ISTANBUL, Dec 14 (Reuters) – A Turkish court on Wednesday sentenced Istanbul Mayor Ekrem Imamoglu to jail and a political sentence to the opposition politician, who is said to be a strong potential challenger to President Tayyip Erdogan in next year’s elections ban imposed.

Imamoglu was sentenced to two years and seven months in prison and a ban, both of which must be upheld by an appeals court, for insulting officials in a speech he made after winning Istanbul’s 2019 local elections.

Riot police were stationed outside the courthouse on the Asian side of the city of 17 million, although Imamoglu continued his work as usual and dismissed the court case.

At his urban headquarters across the Bosphorus on the European side of Istanbul, he told thousands of supporters the ruling was a “profound unlawfulness” that “proved that there is no justice in Turkey today.”

Voters would respond in the presidential and general elections due next June, he said.

The vote could pose the biggest political challenge yet for Erdogan, who is trying to extend his rule into a third decade amid a collapsing currency and rampant inflation that have pushed up Turkey’s cost of living.

A six-party opposition alliance has yet to agree on its presidential nominee, and Imamoglu has been mooted as a possible leading challenger for a candidacy against Erdogan.

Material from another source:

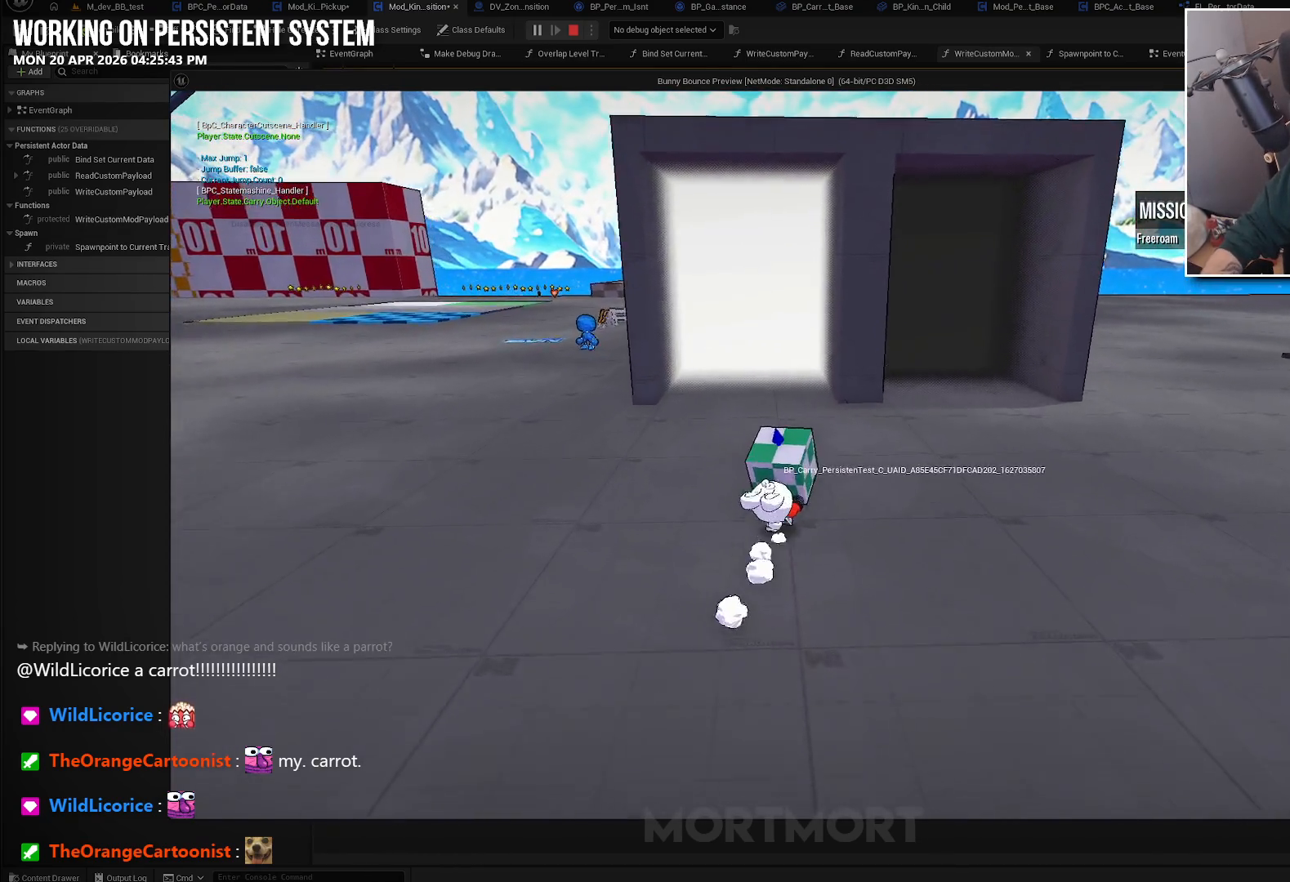
{"buttons": [], "left_stick": "up", "right_stick": "center", "events": []}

Kemal Kilicdaroglu, leader of the opposition Republican People’s Party (CHP) of Imamoglu, said he would call off his visit to Germany and return to Turkey in response to what he described as a “grave violation of the law and justice”.

The U.S. State Department was “deeply concerned and disappointed” by the ruling, said Deputy Secretary of State Vedant Patel. “This unjust verdict goes against respect for human rights, fundamental freedoms and the rule of law,” he added.


The European Parliament’s Turkey rapporteur, Nacho Sanchez Amor, expressed his disbelief at the “unimaginable” verdict.

“The judiciary in #Turkey is in a desolate state, it is being grossly abused for political purposes. Very sad day,” he tweeted.

Imamoglu was taken to court over a post-election speech in Istanbul when he said those who annulled the first vote – in which he narrowly defeated a candidate from Erdogan’s AK Party – were “fools”. Imamoglu says the remark was in response to Interior Minister Suleyman Soylu for using the same language against him.

After the initial results were annulled, he confidently won the re-vote, ending the 25-year rule of the AKP and its Islamist predecessors in Turkey’s largest city.

The outcome of next year’s elections depends on the ability of the CHP and other opposition figures to combine forces around a single candidate to challenge Erdogan and the AKP, which has ruled Turkey since 2002.

Erdogan, who was also mayor of Istanbul before rising to dominate Turkish national politics, was jailed briefly in 1999 for reciting a poem a court described as inciting religious hatred.

Selahattin Demirtas, the jailed former leader of the pro-Kurdish Peoples’ Democratic Party (HDP), tweeted that Imamoglu should be jailed in the same prison where Erdogan was being held so he could eventually pursue his path to the presidency.

A prison sentence or a political ban on Imamoglu would have to be upheld in appeals courts, potentially extending the trial beyond the election date.

Critics say Turkish courts are bowing to Erdogan’s will. The government says the judiciary is independent.

“The verdict will only become final after the higher court has decided whether or not to uphold the verdict. In these circumstances, it would be wrong to say that the political ban is in effect,” Timucin Koprulu, a professor of criminal law at Ankara’s Atilim University, told Reuters after the ruling.

Additional reporting by Ece Toksabay and Huseyin Hayatsever in Ankara, Humeyra Pamuk in Washington and Daren Butler in Istanbul; writing by Daren Butler and Dominic Evans; Editing by Gareth Jones, William Maclean

Our standards: The Thomson Reuters Trust Principles.